I guess the elections of 2016 will go down in history as a sort of antiestablishmentarianism. I have this election on my mind. In fact I'm writing this - right now - just so I don't brood. Hell, let's brood a little bit - haven't you thought about the end of the world as we know it? Not the song. But the event - it's all the rave in young adult fiction (which is awesome, btw). You've probably enjoyed the story line at the theaters - The Hunger Games, Maze Runner, Divergent. I'm currently reading the Emberverse series by S.M. Sterling about an event referred to only as "the Change". I love this shit. I've had thoughts all my life about making the world a better place... which typically (and weirdly) concludes with thoughts like - well lets erase this one first.

There are so many things not to like about how our government - the establishment - works. And I've often thought, "Gah, we need to do something, but it's so big - so established..." and then the train of thought usually ends with something like "shit! that was my stop, now I'm gonna be late for work...".

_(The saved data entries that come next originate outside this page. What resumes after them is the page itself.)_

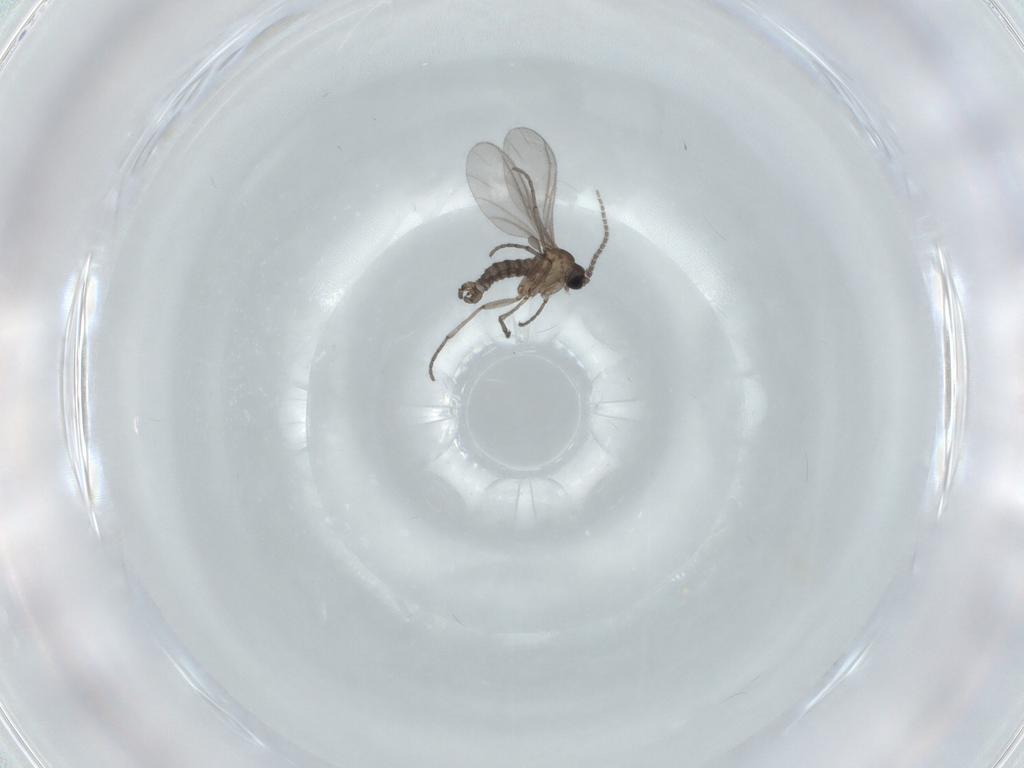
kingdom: Animalia
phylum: Arthropoda
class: Insecta
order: Diptera
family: Sciaridae
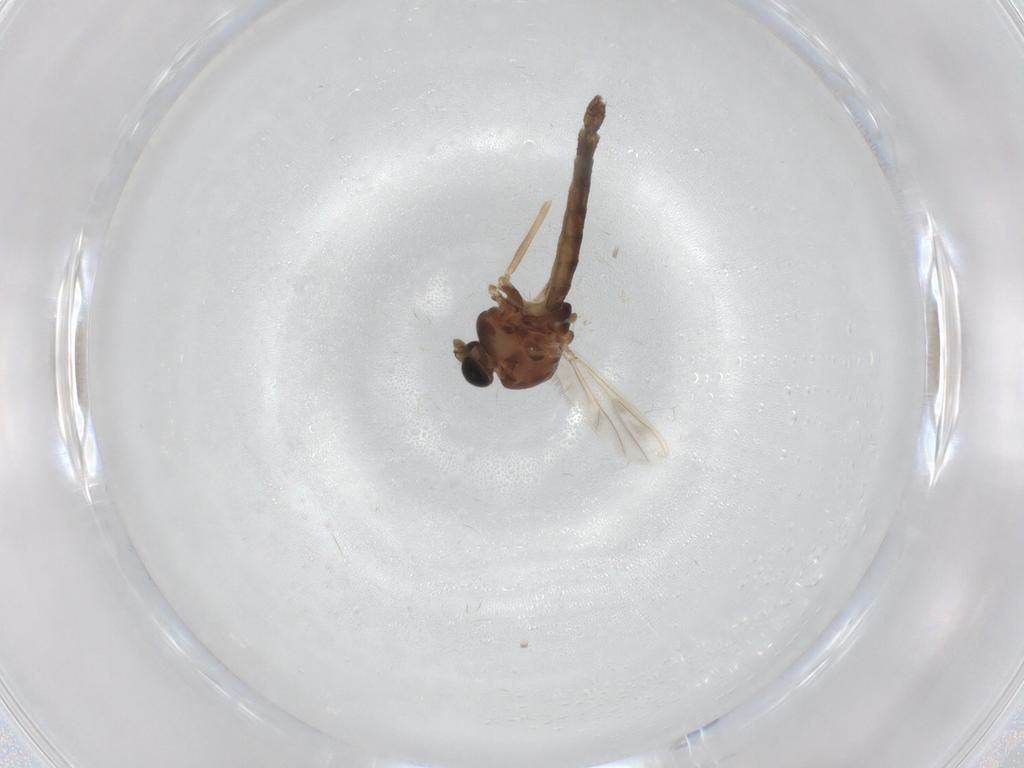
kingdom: Animalia
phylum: Arthropoda
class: Insecta
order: Diptera
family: Chironomidae
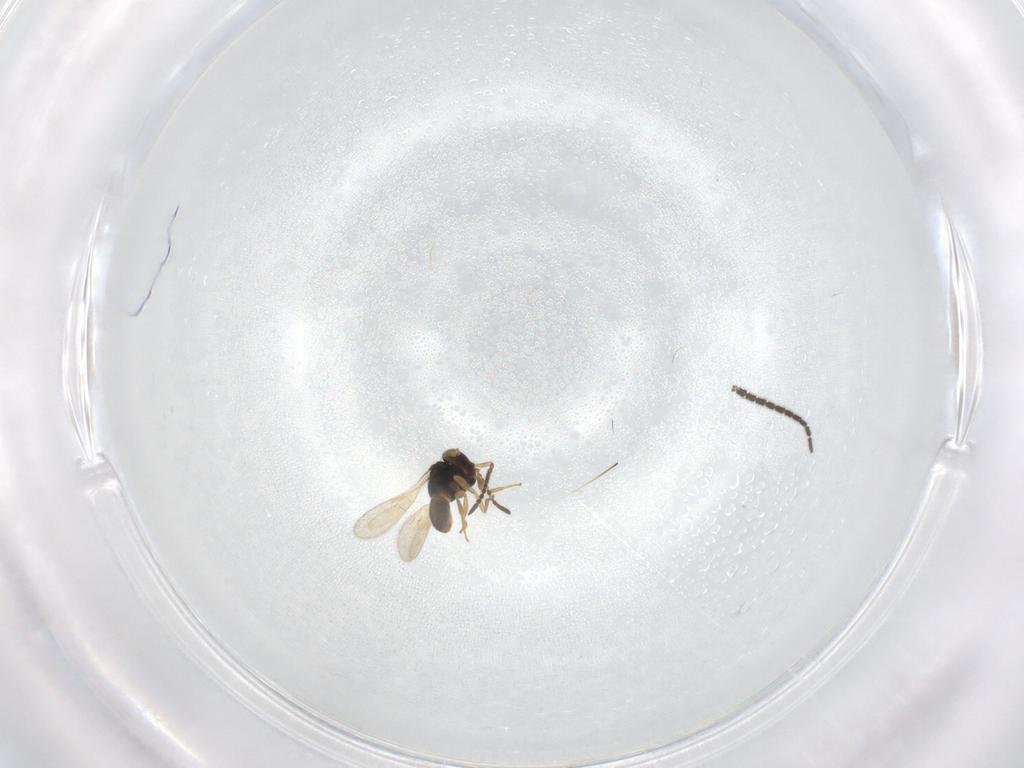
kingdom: Animalia
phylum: Arthropoda
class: Insecta
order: Hymenoptera
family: Scelionidae
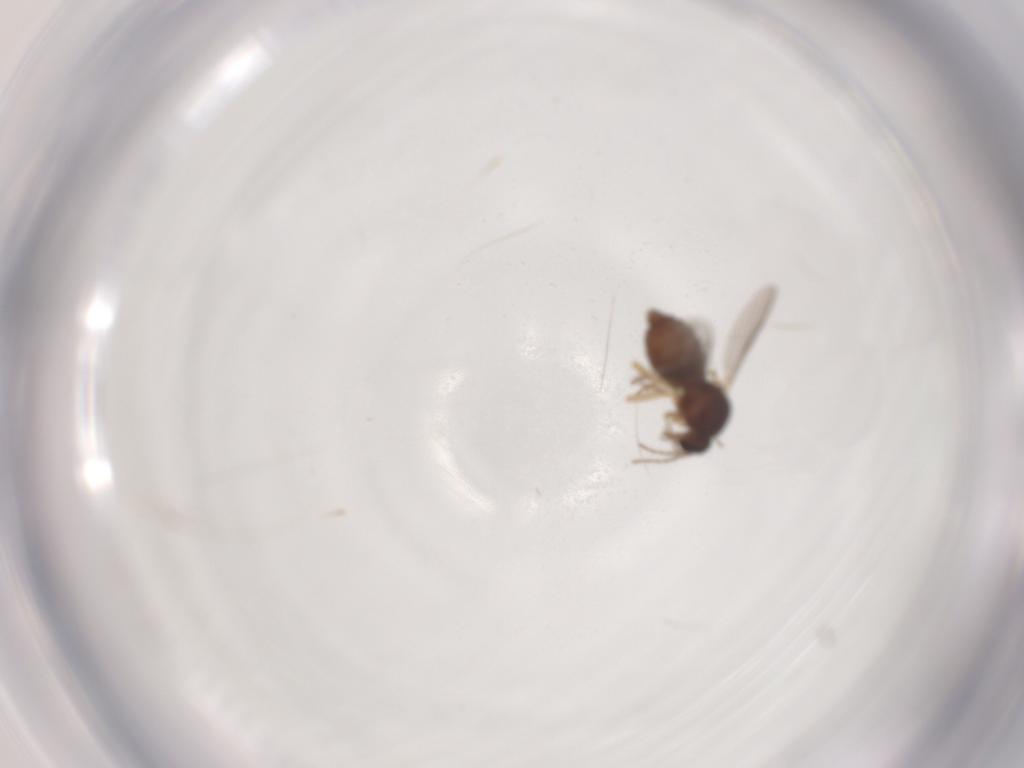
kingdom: Animalia
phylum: Arthropoda
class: Insecta
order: Diptera
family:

Watch the pilot episode of Designated Survivor. I'm not recommending that plan - but hell, I'm clearly not the only one who's thought it.

I've never been more proud to be American than when we elected Obama as president. It felt like such a huge thing, like we were making great strides, then the supreme court ruling on marriage equality, it almost made the ineffectuality of our republican congress palatable because we were growing as a nation - species even. I am quite aware now that my views on the last 8 years aren't shared by all. I'm trying to wrap my head around what happened and I'm usually pretty good at seeing the others point of view, but really? You were that threatened by a black family in our sacred white house!?

I know that my point of view is likely skewed - I was one of those who took him literally and didn't take him seriously, while his supporters took him seriously and not literally. I don't believe that politicians will do what they say (even the best ones), so why was I so sure he'd honor his words that I found so nauseating?

And I know he's not the first rapist to live at the white house, and legally he just played the system so he didn't have to pay taxes, and all his justifications about how you do business are a valid (if deplorable) strategy. And I really think/fear/hope that the establishment is going to be so ravaged by his attempt...

no... what I really fear is... The establishment is going to get rid of him and running rampant will destroy so much of what we have accomplished, and this ground swelling of change (even tho it's not how I would have brought it about) will come to an abrupt halt, shattered before it had time to transform into something new (and potentially beautiful).

Yes. I want him to succeed. I want him to prove me wrong. I want the role he has accepted to transform him, to have him value the spirit as well as the word of the bill of rights. To have this movement to up-end the establishment be an unprecedented peaceful resolution to what isn't working with our great country.